Mittwoch soll das Wetter super werden, das habe ich gestern auch schon vorgeschlagen aber da hatte niemand so recht Bock. Also wie könnten gerne am Mittwoch bei 10°C und Sonnenschein ne kleine Runde drehen!

Ok dann sag ich nochmal was zur Tour gestern: Nachdem 20 Minuten nach vereinbarter Zeit alle eingetroffen waren (ich war der letzte  ) gings los. Am Waldkater sah das ganze nach einer Schlammschlacht aus, da unten lag nicht alzuviel Schnee dafür viele Pfützen. Allerdings sah das ganze nach ca. 150 hm schon anders aus. Wir gehörten anscheinend mit zu den ersten die die Wege da oben betraten (den Spuren nach zu urteilen) und teilweise hatte es so ca. 20-30cm Schneehöhe. Das erste Mal, dass man sich gewünscht hat dass die Jungs vom Forstamt die Wege häufiger frequentieren würden, dann wäre es bestimmt fahrbar gewesen. Ja richtg "gewesen", denn wir legten ca. 150hm bis zum Kammweg per pedes zurück. Schön war das nicht, vor allem weil meine (fast) freiliegenden Knöchel total eingefroren sind. Nächstes mal schiebe ich mir in dem Bereich Alufolie unter die Socken (Geheimtipp ).
Naja weiter auf dem Kammweg richtung Annaturm. war größtenteils fahrbar bis auf ein paar ca. 50cm hohe schneewehen. Mischuwi meinte auch die könne man locker durchfahren, hat aber in der ersten einen schönen abgang gemacht, weil das Vorderrad im Schnee stecken geblieben ist *fg*  . Leider hatte niemand eine Digi-Cam dabei 
Am Annaturm vorbei, nach kurzer beratung irgendwann rechts rein (kann man den fahren? glaub schon! aber man sieht weder steine noch wurzeln?!? macht nichts, ich vermute unter den reifen bildet sich ein dicker schneeschutz!) , einen namenlosen Trail herunter (sehr funny! schöne rutschpartie aber hab mich auf dem bike halten können). unten angekommen links abgebogen, kurzes stück gefahren (weil bergab) dann wieder geschoben (...), auf eine geräumten weg gestoßen, gelegenheit genutzt -> wieder uphill und zurück zum annaturm.
schöne situation mit spazierenden passanten: "kann man da denn fahren??" - ich: "muss ja" -  passantin (nachdenklich in sich gekehrt) "hmm, muss ja".
am annaturm kurze pause und dann den gleichen weg hinunten den wir gekommen sind. hat mehr spass gemacht als hoch   total geil wenn man da so runterrutscht: hinterrad bricht aus, vorderrad steht quer aber irgendwie hält man sich auf dem bike  . übrigens muss man im tiefschnee selbst bei 7% gefälle oder so noch treten damit man nicht steckenbleibt   .dann auf den tiefergelegenen wegen abfahrt richtung waldkater (komisches gefühl mal wieder über 20 km/h zu fahren  ), die bikes (durch den schnee gerade schön sauber) und die klamotten noch mal richtig eingesaut auf den letzten metern durch die pfützen.

☆ ☆ ☆

Schreibe aus dem Tourenbericht oben die Passage Wort für Wort ab, beginnend mit "Ok dann sag" und weiter bis einschließlich "Socken (Geheimtipp ).".

Listen mit Pixelkoordinaten

☆ ☆ ☆

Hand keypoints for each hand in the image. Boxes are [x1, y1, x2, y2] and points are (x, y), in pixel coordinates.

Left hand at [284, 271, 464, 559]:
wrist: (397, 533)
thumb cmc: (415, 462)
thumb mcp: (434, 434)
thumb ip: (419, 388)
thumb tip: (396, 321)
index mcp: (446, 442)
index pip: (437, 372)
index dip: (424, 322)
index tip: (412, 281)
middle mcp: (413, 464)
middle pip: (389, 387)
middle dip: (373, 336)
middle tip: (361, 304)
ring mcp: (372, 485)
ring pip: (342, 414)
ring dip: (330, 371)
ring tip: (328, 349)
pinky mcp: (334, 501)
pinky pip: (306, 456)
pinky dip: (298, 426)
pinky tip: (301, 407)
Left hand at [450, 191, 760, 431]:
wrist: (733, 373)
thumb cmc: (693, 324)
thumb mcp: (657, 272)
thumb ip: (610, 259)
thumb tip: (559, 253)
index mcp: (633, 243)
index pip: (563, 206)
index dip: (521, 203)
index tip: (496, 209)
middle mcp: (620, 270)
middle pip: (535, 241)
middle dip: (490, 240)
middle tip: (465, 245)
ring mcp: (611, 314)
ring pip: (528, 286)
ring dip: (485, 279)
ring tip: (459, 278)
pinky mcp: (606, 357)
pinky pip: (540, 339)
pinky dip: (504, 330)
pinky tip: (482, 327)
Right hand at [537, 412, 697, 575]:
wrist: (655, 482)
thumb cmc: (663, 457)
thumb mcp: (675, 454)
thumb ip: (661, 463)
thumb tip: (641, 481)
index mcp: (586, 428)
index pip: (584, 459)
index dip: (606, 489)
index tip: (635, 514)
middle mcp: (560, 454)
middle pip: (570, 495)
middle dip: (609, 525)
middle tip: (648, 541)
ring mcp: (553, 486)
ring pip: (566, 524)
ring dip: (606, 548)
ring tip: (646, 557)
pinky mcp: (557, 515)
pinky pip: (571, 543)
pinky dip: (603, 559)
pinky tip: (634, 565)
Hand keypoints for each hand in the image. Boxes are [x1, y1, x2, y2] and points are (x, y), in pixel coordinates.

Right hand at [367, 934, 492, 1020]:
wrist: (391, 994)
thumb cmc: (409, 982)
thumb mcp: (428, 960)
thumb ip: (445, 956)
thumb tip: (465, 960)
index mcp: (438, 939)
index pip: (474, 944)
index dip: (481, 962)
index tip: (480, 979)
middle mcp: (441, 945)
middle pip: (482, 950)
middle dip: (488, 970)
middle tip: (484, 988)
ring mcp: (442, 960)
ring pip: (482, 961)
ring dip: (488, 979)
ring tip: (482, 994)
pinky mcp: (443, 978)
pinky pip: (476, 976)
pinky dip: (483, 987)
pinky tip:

☆ ☆ ☆

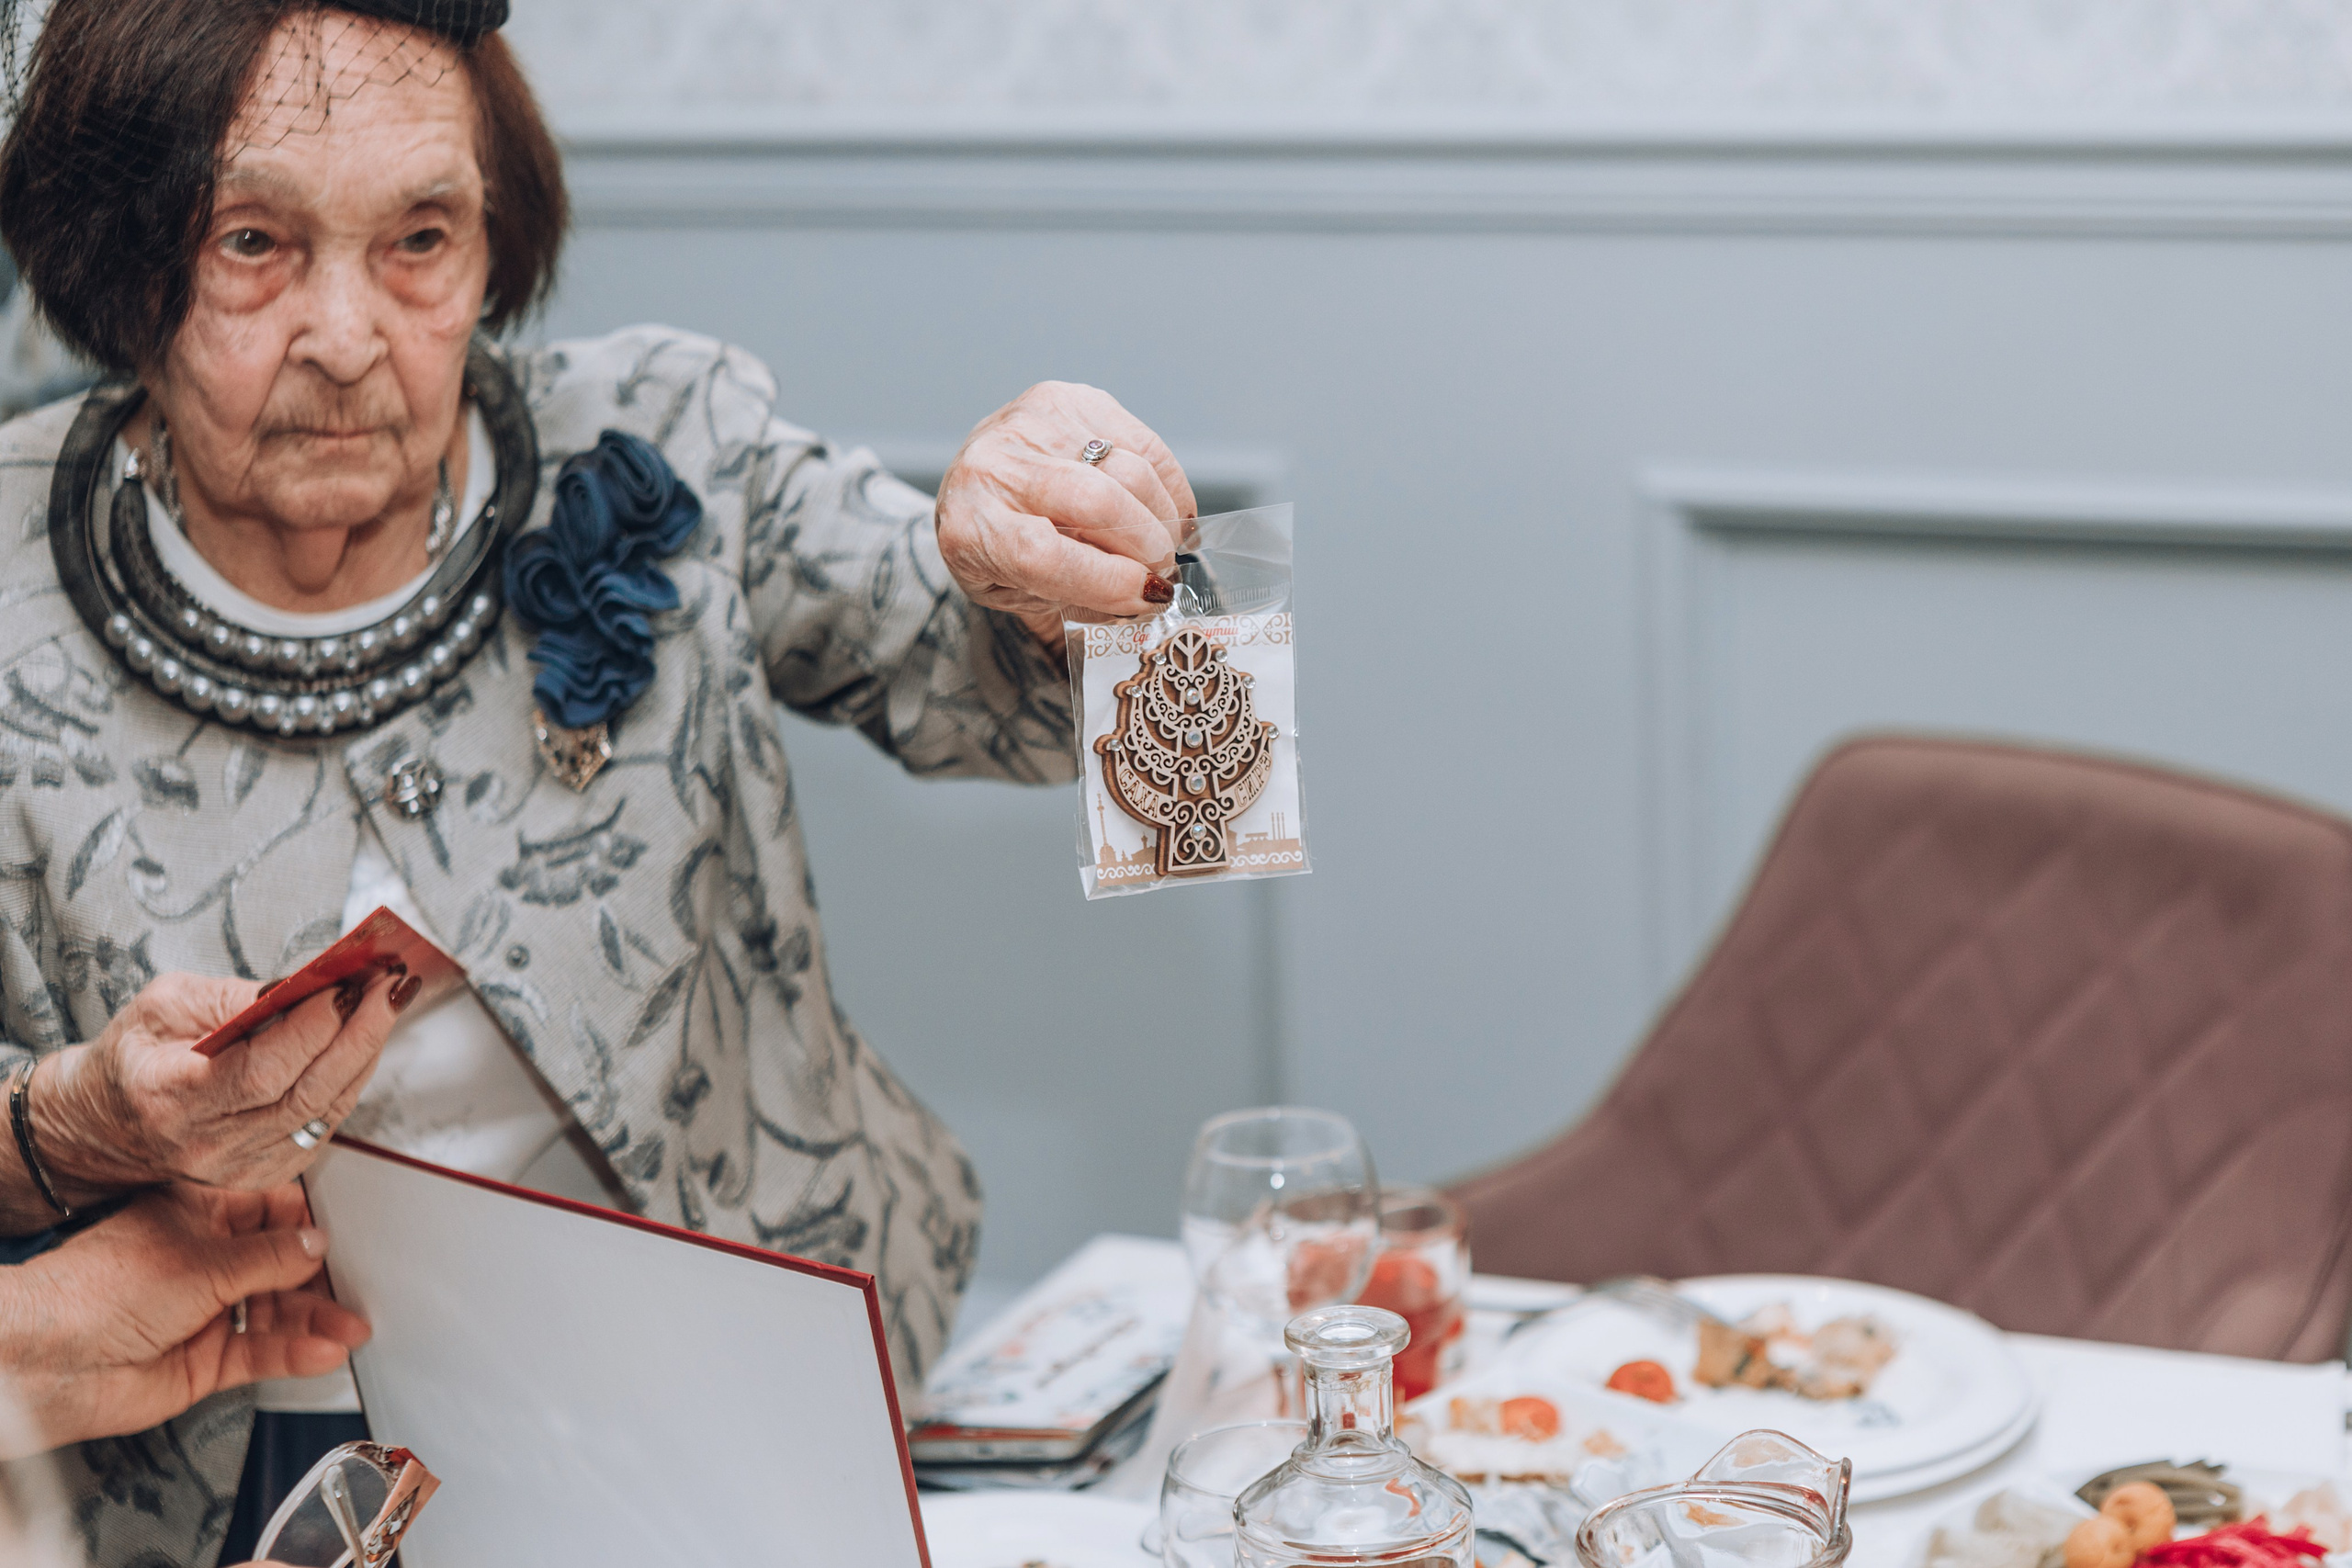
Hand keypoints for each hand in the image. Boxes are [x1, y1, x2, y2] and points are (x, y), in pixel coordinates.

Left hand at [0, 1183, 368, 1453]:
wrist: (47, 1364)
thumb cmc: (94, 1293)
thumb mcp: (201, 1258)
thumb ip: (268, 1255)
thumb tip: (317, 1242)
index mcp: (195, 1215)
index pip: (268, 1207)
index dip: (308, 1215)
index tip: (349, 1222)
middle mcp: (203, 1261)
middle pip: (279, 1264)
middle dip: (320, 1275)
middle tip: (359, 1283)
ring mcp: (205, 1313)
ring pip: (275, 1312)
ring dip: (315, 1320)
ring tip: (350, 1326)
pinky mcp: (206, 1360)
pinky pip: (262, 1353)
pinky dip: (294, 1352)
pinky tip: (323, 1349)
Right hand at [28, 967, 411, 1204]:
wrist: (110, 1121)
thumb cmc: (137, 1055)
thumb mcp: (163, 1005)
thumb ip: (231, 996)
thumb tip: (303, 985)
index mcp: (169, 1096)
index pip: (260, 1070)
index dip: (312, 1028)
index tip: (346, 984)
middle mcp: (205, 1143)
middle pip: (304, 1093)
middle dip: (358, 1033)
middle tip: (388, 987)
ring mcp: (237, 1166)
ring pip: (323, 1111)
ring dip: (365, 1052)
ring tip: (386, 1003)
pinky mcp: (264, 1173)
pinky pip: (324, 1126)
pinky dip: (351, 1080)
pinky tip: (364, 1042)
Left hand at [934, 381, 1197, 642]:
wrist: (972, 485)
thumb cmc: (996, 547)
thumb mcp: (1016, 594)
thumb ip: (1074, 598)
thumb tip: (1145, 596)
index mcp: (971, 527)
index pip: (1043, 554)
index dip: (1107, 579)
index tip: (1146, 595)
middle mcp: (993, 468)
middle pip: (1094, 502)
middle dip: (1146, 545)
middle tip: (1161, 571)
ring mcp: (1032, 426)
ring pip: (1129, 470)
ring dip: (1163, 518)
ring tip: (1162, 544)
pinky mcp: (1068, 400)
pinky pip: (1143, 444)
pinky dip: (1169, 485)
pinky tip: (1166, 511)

☆ ☆ ☆

LÖSUNG.
Ok dann sag ich nochmal was zur Tour gestern: Nachdem 20 Minuten nach vereinbarter Zeit alle eingetroffen waren (ich war der letzte  ) gings los. Am Waldkater sah das ganze nach einer Schlammschlacht aus, da unten lag nicht alzuviel Schnee dafür viele Pfützen. Allerdings sah das ganze nach ca. 150 hm schon anders aus. Wir gehörten anscheinend mit zu den ersten die die Wege da oben betraten (den Spuren nach zu urteilen) und teilweise hatte es so ca. 20-30cm Schneehöhe. Das erste Mal, dass man sich gewünscht hat dass die Jungs vom Forstamt die Wege häufiger frequentieren würden, dann wäre es bestimmt fahrbar gewesen. Ja richtg "gewesen", denn wir legten ca. 150hm bis zum Kammweg per pedes zurück. Schön war das nicht, vor allem weil meine (fast) freiliegenden Knöchel total eingefroren sind. Nächstes mal schiebe ich mir in dem Bereich Alufolie unter die Socken (Geheimtipp ).